Document extract:
· · ·

Vawtrak, the latest version of the 64-bit compatible Gozi Prinimalka trojan that has been around since the mid-2000s, has always focused on the financial vertical, and until recently, was especially active in Japan. New developments, though, are setting the malware up to be a much greater threat, as it appears to be widening its target surface.
“It is clear that Vawtrak is an imminent threat expanding in complexity,” said Don Jackson, director of threat intelligence at PhishLabs, in an analysis. “Targets are growing outside the financial industry and geographic distribution continues to rise.”
PhishLabs’ Research, Analysis and Intelligence Division (RAID) noted that recent takedowns and disruptions of other major botnets like Spy Eye, Shylock, and Gameover Zeus have positioned Vawtrak to gain popularity in the cybercrime market. Accordingly, recently observed configuration files have extended attacks to social networks, online retailers, analytics firms and game portals; and in terms of geography, criminals are using it to reach victims now in the US, Canada, the UK, Australia, Turkey and Slovakia.
“As one arm of the syndicate [that uses the malware] recently scaled back attacks on targets in Japan, China, Australia, New Zealand and other Far East countries, a core Russian crew ramped up large-scale attacks on US targets beginning approximately three months ago,” Jackson noted. “In July, samples from the Russian crew's new operation were configured to use advanced web injects.”
Newer configurations of the Vawtrak botnet are found to incorporate these advanced web injects as part of the core functionality; they enable the capture of additional personal information for exploitation of the victim’s account, while more advanced data-hiding tactics mitigate the detection of criminal activity. RAID found that as many as 64 targeted organizations' websites (including online ticket-seller StubHub) have been attacked this way.
“Newer configurations are much more sophisticated than flimsy spam scripts running on hacked blogs,” Jackson said. “Our analysts are seeing the Vawtrak lures coming through Cutwail – the world's highest-volume spam-sending botnet, which means the attackers are spending serious real-world money to infect more banking customers.”
Recently, Vawtrak has been utilized in a new spam template injected into the Cutwail spamming botnet which abuses AT&T and DocuSign brands to divert victims to an exploit kit.
“Once exposed to the exploit kit, the threat lifts the credentials of a bank, which are then sent back to the attacker’s data drop,” Jackson explained. “The hacker uses a virtual network computing server to take control of the compromised computer and logs into the bank account via the compromised computer to perform theft.”
In all, Jackson said that Vawtrak must not be ignored: “Custodians of the malware are investing time and resources to improve configurations that will increase stealth and added resistance to detection,” he said. “As targets expand beyond the financial industry and into new geographic regions, organizations and consumers must be prepared for the impending threat.”

· · ·

Records from a data collection:
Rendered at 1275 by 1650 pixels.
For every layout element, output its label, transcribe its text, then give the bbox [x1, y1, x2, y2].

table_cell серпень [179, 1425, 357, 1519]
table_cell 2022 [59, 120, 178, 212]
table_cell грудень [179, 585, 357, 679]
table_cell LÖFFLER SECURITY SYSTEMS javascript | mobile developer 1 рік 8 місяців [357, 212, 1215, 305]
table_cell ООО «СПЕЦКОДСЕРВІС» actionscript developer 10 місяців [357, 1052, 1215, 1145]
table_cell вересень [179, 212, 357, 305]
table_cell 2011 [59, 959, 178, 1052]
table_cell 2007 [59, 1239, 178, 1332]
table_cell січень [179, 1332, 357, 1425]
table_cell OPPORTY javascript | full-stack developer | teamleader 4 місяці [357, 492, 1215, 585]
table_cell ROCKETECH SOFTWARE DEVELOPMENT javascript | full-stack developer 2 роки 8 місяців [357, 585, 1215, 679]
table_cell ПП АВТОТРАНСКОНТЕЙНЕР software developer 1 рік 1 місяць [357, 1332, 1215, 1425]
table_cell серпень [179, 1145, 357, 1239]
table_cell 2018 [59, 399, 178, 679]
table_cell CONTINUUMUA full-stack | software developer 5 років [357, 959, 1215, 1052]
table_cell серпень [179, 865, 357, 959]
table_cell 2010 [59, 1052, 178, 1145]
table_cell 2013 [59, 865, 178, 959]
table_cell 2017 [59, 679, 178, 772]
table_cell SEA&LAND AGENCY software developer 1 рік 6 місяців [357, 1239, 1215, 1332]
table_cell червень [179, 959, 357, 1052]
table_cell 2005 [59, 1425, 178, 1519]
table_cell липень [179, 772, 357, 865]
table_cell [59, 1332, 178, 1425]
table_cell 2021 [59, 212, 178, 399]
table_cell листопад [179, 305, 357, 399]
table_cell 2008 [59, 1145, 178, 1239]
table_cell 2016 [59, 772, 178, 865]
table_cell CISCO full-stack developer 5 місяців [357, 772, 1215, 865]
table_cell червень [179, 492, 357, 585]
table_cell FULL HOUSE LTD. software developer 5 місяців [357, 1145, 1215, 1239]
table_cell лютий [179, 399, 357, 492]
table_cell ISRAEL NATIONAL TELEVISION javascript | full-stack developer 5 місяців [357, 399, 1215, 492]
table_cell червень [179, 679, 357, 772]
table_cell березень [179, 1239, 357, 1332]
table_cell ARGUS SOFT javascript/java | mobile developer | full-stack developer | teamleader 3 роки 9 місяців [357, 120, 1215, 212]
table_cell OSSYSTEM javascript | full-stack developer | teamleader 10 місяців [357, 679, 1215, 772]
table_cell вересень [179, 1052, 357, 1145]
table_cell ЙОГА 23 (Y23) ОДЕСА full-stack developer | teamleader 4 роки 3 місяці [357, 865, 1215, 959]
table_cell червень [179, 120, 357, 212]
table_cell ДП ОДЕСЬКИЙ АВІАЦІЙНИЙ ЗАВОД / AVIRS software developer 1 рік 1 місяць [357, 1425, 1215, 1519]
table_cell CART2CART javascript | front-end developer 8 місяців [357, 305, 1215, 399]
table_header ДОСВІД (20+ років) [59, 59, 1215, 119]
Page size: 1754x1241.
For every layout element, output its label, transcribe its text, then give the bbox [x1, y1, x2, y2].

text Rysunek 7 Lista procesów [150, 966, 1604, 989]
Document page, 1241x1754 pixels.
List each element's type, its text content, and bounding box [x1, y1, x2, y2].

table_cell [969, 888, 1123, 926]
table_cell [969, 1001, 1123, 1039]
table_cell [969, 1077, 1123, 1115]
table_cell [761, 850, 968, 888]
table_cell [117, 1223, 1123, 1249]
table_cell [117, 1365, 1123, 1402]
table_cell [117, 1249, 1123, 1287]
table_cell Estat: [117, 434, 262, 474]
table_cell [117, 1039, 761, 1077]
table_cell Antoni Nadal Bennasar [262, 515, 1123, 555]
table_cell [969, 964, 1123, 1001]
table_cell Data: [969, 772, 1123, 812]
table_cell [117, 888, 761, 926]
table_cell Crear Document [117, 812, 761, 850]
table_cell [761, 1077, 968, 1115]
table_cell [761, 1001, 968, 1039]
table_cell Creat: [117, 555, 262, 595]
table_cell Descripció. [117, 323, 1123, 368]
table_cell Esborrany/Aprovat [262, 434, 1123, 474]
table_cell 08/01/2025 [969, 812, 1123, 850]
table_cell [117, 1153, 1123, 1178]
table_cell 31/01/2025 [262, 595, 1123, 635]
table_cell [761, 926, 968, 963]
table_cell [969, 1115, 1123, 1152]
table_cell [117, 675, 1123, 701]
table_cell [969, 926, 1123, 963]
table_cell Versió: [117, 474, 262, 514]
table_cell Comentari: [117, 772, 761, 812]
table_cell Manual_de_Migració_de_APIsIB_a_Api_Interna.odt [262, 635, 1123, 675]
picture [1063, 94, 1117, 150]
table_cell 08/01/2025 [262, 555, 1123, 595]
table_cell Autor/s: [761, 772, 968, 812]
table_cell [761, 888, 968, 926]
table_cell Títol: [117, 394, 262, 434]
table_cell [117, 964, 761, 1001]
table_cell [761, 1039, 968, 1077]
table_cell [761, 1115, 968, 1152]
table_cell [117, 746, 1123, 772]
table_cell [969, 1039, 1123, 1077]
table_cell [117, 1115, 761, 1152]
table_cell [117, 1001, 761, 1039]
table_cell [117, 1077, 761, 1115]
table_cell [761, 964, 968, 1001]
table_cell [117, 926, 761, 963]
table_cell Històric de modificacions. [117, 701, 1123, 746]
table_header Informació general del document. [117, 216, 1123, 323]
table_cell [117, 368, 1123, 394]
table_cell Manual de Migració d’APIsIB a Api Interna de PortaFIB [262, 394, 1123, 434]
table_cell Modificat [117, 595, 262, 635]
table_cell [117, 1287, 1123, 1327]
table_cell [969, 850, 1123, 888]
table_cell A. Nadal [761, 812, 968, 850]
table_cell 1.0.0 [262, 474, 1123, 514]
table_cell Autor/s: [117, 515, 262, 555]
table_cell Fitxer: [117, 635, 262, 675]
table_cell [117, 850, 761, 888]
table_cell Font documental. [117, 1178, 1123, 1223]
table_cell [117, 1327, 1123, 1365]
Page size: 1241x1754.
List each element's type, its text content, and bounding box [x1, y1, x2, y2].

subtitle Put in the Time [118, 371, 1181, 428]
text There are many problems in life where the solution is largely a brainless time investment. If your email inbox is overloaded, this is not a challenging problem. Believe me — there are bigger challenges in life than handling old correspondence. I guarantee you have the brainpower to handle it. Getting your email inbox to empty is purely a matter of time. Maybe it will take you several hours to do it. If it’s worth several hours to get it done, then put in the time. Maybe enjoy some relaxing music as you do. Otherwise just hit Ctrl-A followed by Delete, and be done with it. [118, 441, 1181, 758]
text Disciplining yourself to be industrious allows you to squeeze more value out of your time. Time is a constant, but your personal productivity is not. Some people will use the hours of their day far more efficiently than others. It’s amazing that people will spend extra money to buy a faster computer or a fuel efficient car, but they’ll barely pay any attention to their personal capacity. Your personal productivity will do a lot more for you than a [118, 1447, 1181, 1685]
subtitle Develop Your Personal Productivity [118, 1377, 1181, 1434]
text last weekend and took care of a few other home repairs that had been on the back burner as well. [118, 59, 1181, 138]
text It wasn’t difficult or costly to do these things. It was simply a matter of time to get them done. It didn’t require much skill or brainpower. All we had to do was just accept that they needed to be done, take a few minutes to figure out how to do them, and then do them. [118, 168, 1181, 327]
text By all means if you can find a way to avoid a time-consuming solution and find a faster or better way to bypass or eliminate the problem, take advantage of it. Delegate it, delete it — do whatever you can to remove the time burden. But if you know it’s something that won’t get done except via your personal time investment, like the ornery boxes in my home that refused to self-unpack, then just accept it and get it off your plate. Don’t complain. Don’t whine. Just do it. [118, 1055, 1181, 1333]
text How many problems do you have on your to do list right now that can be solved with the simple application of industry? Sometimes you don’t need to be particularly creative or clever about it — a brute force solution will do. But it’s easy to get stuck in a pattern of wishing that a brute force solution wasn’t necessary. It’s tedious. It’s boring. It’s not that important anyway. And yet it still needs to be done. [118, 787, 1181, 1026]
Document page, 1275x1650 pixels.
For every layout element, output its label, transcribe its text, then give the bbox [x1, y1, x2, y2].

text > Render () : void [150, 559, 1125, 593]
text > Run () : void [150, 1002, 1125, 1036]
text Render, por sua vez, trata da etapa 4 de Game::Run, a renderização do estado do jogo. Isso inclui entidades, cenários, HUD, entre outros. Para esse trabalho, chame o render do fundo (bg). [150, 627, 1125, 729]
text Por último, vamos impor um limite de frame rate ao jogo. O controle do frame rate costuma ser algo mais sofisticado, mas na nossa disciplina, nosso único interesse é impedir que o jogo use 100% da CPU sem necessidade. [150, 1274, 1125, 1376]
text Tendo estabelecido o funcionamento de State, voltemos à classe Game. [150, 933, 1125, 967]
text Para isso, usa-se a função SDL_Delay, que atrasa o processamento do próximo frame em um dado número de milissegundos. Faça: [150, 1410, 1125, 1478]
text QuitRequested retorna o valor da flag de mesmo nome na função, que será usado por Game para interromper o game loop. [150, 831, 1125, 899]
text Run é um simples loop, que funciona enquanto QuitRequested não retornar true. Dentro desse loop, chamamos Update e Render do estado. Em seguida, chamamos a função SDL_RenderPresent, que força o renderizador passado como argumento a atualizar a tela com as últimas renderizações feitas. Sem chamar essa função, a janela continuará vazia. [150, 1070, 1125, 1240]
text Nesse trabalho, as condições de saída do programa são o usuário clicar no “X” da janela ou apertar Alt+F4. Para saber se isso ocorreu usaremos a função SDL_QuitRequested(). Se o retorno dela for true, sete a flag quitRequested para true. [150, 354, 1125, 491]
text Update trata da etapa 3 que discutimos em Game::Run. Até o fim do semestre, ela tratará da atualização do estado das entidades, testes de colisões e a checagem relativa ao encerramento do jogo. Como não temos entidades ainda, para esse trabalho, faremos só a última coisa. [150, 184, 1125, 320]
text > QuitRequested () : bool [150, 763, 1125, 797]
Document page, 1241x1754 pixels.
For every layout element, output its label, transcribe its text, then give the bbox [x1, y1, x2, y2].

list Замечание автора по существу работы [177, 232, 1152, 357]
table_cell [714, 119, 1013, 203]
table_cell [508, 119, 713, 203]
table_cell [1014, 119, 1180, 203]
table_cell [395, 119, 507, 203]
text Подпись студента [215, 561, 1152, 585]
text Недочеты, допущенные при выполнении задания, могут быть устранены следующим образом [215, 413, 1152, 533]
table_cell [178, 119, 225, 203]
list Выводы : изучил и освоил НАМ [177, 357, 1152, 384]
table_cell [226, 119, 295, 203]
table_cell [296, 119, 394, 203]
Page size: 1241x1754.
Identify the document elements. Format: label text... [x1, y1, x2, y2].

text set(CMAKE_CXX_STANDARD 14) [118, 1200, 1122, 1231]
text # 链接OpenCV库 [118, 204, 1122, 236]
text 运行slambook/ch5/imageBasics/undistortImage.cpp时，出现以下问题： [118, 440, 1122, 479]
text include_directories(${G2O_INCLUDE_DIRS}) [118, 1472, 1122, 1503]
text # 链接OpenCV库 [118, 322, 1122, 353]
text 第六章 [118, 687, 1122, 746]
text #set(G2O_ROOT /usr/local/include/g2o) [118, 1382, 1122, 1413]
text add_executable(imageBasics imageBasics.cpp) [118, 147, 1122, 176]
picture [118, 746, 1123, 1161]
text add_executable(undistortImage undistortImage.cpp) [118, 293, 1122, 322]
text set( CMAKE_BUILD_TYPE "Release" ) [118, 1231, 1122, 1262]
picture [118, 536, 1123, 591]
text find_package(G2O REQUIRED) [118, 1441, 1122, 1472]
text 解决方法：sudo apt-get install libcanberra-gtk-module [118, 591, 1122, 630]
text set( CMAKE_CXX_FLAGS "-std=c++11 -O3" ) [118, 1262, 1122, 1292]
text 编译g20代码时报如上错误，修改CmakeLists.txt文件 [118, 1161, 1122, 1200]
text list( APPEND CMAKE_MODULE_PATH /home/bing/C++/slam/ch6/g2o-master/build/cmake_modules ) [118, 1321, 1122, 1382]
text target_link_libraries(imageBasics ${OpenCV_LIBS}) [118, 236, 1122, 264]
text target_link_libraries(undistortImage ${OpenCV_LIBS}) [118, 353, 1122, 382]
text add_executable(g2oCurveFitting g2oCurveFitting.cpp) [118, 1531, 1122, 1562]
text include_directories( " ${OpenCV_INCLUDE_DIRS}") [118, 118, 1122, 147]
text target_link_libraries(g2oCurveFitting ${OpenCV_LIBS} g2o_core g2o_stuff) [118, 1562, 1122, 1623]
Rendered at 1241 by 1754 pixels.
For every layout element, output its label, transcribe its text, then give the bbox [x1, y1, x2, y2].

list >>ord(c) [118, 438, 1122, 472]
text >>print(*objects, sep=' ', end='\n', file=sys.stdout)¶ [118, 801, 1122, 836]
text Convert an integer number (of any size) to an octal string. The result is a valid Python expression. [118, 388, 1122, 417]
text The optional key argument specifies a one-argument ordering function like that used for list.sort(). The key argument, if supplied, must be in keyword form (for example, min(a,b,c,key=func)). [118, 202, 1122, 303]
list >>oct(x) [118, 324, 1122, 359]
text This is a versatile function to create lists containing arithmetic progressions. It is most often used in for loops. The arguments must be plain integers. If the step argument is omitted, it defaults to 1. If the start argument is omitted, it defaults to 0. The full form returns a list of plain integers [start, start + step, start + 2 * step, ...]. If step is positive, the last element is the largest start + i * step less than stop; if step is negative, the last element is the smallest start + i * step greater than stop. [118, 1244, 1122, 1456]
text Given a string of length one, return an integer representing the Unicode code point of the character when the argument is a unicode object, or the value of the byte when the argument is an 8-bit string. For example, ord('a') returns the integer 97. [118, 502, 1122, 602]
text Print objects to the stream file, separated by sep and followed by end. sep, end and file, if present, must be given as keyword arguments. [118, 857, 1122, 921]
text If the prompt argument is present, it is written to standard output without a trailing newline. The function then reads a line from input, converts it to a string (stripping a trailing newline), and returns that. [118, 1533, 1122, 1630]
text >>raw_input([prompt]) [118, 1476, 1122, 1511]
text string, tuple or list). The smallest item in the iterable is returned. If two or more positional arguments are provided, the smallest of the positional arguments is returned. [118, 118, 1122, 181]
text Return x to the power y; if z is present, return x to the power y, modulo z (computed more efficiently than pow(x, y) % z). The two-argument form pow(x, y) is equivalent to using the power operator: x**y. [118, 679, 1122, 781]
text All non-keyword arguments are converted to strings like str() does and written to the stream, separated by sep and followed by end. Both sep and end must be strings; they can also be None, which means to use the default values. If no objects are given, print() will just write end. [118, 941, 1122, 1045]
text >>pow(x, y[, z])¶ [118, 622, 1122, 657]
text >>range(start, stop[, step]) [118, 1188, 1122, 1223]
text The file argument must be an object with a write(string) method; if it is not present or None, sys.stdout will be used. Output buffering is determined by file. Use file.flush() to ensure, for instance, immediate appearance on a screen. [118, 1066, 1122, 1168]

· · ·

Required work:
**a)** According to the Vawtrak article, how many targeted organizations' websites did RAID find had been attacked with advanced web injects?
**b)** Reproduce the passage of the Vawtrak article between "PhishLabs’ Research, Analysis" and "Turkey and Slovakia.", inclusive.

Expected responses:
**a)** As many as 64.

**b)**
PhishLabs’ Research, Analysis and Intelligence Division (RAID) noted that recent takedowns and disruptions of other major botnets like Spy Eye, Shylock, and Gameover Zeus have positioned Vawtrak to gain popularity in the cybercrime market. Accordingly, recently observed configuration files have extended attacks to social networks, online retailers, analytics firms and game portals; and in terms of geography, criminals are using it to reach victims now in the US, Canada, the UK, Australia, Turkey and Slovakia.